The policeman looked back at Robert and suddenly things seemed to shift to a less serious state of affairs.
"Know him do you?"
The farmer nodded, eyes still fixed to the antiques dealer who seemed to be shivering and turning faintly blue around the edges.
"I reckon he's a friend of mine."
The policeman nodded and Douglas let out a relieved breath as his rather official-looking notebook snapped shut.
"You make sure he moves this car Mr Black. He can't be sitting out here all day."
By the time the constable returned to his own vehicle, Robert was grinning at him rather infuriatingly.
"Just passing by?"
Douglas hitched his chin a little higher and tried to swallow down his matching smile.
"Happened to be in the area."
And so it came to be that Douglas Stanton's Great Aunt's teacup led him towards the kind of life he'd always wanted, in every single way.

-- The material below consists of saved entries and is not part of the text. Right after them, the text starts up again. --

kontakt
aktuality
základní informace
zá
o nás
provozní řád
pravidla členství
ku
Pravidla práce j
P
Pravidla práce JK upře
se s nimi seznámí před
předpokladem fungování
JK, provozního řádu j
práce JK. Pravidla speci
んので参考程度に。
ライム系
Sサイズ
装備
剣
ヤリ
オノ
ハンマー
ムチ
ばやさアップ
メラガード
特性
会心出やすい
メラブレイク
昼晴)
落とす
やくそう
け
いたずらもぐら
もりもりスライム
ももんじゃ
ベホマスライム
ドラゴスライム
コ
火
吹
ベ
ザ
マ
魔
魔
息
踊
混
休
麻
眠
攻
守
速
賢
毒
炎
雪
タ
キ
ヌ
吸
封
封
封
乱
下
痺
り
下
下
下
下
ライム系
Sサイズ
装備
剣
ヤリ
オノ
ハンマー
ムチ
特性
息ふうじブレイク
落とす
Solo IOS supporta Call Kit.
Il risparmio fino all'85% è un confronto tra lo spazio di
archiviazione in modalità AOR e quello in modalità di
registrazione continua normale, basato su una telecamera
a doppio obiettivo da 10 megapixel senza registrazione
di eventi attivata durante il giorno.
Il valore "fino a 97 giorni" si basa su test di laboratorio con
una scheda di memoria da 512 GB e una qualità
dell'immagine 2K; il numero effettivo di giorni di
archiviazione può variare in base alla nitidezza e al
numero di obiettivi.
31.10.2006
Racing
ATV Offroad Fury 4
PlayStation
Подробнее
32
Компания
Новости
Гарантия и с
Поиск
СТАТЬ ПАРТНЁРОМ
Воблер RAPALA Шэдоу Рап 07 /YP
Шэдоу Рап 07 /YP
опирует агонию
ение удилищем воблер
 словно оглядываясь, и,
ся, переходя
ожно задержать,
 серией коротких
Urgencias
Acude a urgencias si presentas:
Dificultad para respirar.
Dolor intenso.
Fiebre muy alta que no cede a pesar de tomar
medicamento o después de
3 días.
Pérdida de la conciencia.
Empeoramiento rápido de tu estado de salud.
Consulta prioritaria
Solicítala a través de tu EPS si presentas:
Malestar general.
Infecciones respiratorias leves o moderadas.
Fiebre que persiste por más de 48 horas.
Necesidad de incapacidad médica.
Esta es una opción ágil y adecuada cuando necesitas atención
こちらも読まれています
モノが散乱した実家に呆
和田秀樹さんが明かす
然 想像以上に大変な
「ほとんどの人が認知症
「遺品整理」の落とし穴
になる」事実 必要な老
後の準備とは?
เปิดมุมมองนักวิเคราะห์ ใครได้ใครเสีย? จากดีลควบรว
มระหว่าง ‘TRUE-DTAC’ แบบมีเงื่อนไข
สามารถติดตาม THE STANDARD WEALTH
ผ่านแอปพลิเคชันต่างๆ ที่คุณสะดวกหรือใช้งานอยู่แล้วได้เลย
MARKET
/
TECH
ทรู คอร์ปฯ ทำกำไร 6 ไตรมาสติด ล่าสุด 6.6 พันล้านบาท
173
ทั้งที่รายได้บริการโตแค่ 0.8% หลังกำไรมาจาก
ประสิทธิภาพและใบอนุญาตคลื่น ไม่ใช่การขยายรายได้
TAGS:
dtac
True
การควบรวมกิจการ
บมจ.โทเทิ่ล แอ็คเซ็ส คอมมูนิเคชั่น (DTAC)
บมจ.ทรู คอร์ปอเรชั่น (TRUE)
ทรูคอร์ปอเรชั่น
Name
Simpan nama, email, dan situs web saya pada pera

It wasn't that from the point of the teacup breaking, the events in his life ceased to be significant, it was more that the major ones were dealt with. Ben, the ever obedient collie-cross, took on responsibility for Douglas's fate as well as Robert's, as soon as he realised that his master had no plans to ever let him go.
Ben had reached that realisation approximately thirty minutes after the pair left Douglas's car stranded in the ditch. It all became very clear to him on the way home to fetch a tow rope. His master's attempt to show the stranger the view across one of the fields from the top of a stile, turned into a kiss that was a little too breathless, really, for such an exposed situation at such a very early hour in the morning, in his humble, canine opinion.
Douglas Stanton disagreed entirely, and as Robert Black seemed to be having a little trouble removing his tongue from his mouth and his hands from his back and chest, he rather liked to think the disagreement with Ben was mutual. It was exactly the right kind of kiss after a total of nine hours driving, two car crashes, blue hands, a broken toe and a thoroughly mangled tea set.
Of course, it took the pair of them a great deal longer than that to reach the conclusion that those sparks between them signalled the start of a rather more permanent relationship.
Collies (even half-collies) are very bright you see, and dogs and teacups always know a lot more about what's going on that humans ever do, which turned out to be a very beneficial thing indeed for Douglas Stanton and Robert Black.
Great Aunt Sylvia's pink lustre teacup sits, glued together, in the centre of the highest shelf of the bookcase in their lounge, and if you're lucky, they might tell you everything they know about wise china.
Douglas likes to think he's something of an expert on the subject.